▶ **EXPLORE THE MATERIAL**
A: According to the freelancing article, why should red and orange flags noticed during an interview be taken seriously? Explain in one to three sentences.
B: Answer the following questions using the freelancing article:
(i) For how long has the writer worked in creative industries?
(ii) Which sites does the writer use to research a company before meeting with it?
(iii) When working with a magazine, whom does the writer contact to ask about their experience?

▶ **TEXT BLOCK**
------------------------------------------------------------------------

Freelance 101: How to Start Working in a Creative Field

I’ve worked in creative industries for a decade. Primarily as a fashion designer. In that time I’ve worked for companies big and small. I’ve been employed full-time by a single company, I’ve been a freelancer, and I’ve started my own business. For as many wonderful people I have met, there are plenty who have tried (and sometimes succeeded!) in taking advantage of my eagerness or naivety. My experience has been hard won, and I’ve been able to come as far as I have because of the knowledge shared with me by mentors along the way. Today I’m going to pay it forward by sharing some of that knowledge with you. I hope you take these lessons and apply them proactively in your own work-life if you choose to pursue a career in a creative field.


Whether you’re in the running for a full-time position or meeting a new potential client, conducting a thorough interview is key. You’re starting a new relationship with someone. You are both vetting each other to make sure this is going to be mutually beneficial. You should both be putting your best foot forward. Your potential client or employer will likely never treat you with more care than they do in that meeting. If you’re already noticing red and orange flags, know that those will likely only get more intense with time. 

When I interview for a position these are some of my go-to questions:

“Why is this position available?”

“How long have you (hiring manager) been employed here? Who is the longest serving employee (besides the owner)? What is the average time someone stays with your company?”

“What does a typical day with your team look like? How often do you come in early/stay late?”

I always research the company I’m meeting with ahead of time and try to find the answers to these questions on my own. I use sites like LinkedIn, Glassdoor, and Who Pays Knitters, to find out what general sentiments are, who they have worked with in the past, and if there are any major events in the company history I didn’t know about. 

If I’m working with a magazine, I’ll reach  out to contributors from past issues and ask about their experience. I’ve found that a kind email is usually well received and people are happy to share, even with relative strangers.

Portfolio and Sample Work

If you are primarily offering a service, such as designing, tech editing, or marketing, you usually have a portfolio of past work and a client list to show as proof of your skill. If you are still building up your book, you may be asked to do a small sample project. If the requested sample project will require more than an hour or two to complete, or involves creating entirely new bodies of work “as if you worked for [company],” I would highly suggest you rethink if this is the kind of place you want to work for. Asking for free labor under the guise of a test is a common exploitation tactic used by unscrupulous companies.

------------------------------------------------------------------------

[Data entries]
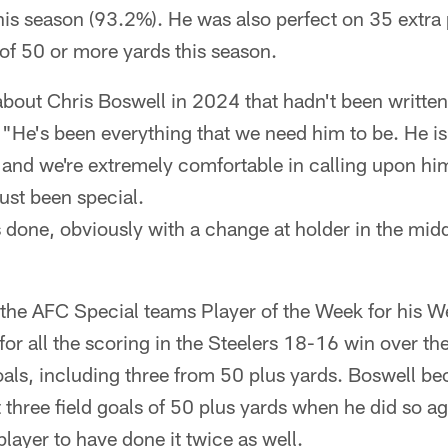
this season (93.2%). He was also perfect on 35 extra
of 50 or more yards this season.
out Chris Boswell in 2024 that hadn't been written 
"He's been everything that we need him to be. He is
 and we're extremely comfortable in calling upon him
just been special.
 done, obviously with a change at holder in the middl
he AFC Special teams Player of the Week for his 
r all the scoring in the Steelers 18-16 win over th
goals, including three from 50 plus yards. Boswell be
t three field goals of 50 plus yards when he did so a
player to have done it twice as well.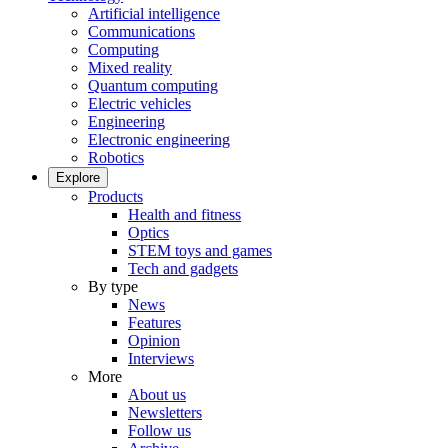
Artificial intelligence
Communications
Computing
Mixed reality
Quantum computing
Electric vehicles
Engineering
Electronic engineering
Robotics
Explore
Products
Health and fitness
Optics
STEM toys and games
Tech and gadgets
By type
News
Features
Opinion
Interviews
More
About us
Newsletters
Follow us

------------------------------------------------------------------------

▶ **TASK-BY-TASK ANSWERS**
A: A potential client or employer will likely never treat you with more care than in that first meeting, since both sides are meant to be putting their best foot forward. Any red or orange flags already visible will therefore likely only grow more intense with time.

B:
(i) A decade.
(ii) LinkedIn, Glassdoor, and Who Pays Knitters.
(iii) Contributors from past issues.